Saved entries
=== Begin Enclosure ===

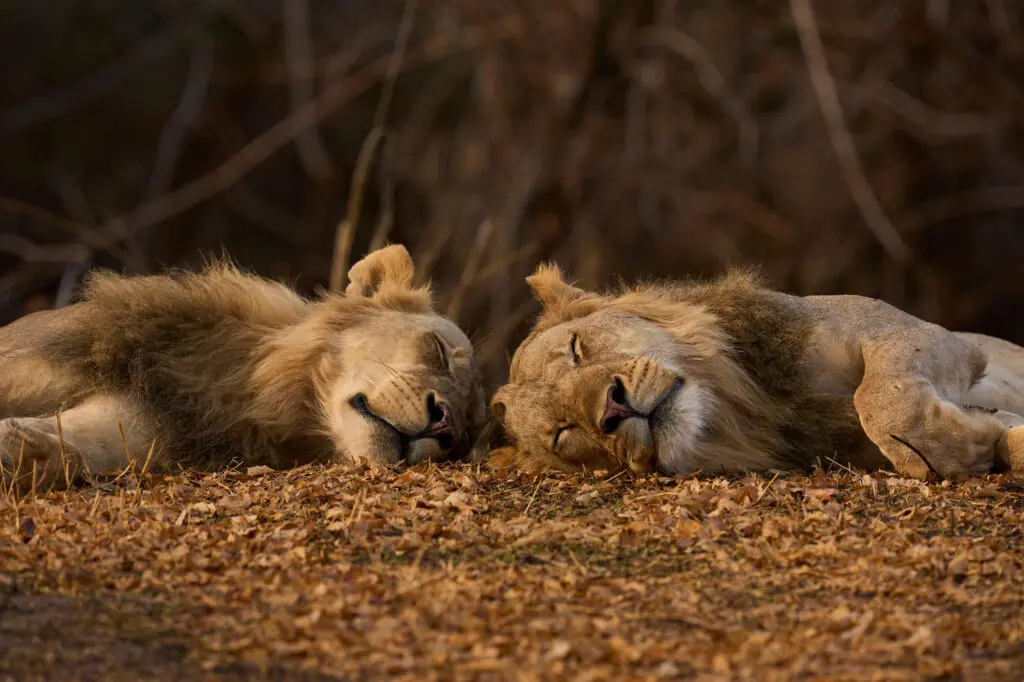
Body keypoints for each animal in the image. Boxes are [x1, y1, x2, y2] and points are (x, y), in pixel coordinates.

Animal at [0, 244, 487, 494]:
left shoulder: (145, 430)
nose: (444, 426)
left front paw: (20, 450)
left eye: (464, 439)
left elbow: (78, 446)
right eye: (438, 351)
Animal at [480, 264, 1024, 481]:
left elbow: (879, 396)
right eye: (563, 433)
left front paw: (957, 443)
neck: (740, 404)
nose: (613, 408)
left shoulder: (914, 331)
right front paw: (981, 442)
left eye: (577, 348)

=== End Enclosure ===

_THE TASK_:
Nothing but the lines from the one that contains "neck: (740, 404)" through the end of the data above should appear, each reproduced exactly.

_SOLUTION FOR THIS EXERCISE_:
neck: (740, 404)
nose: (613, 408)
left shoulder: (914, 331)
right front paw: (981, 442)
left eye: (577, 348)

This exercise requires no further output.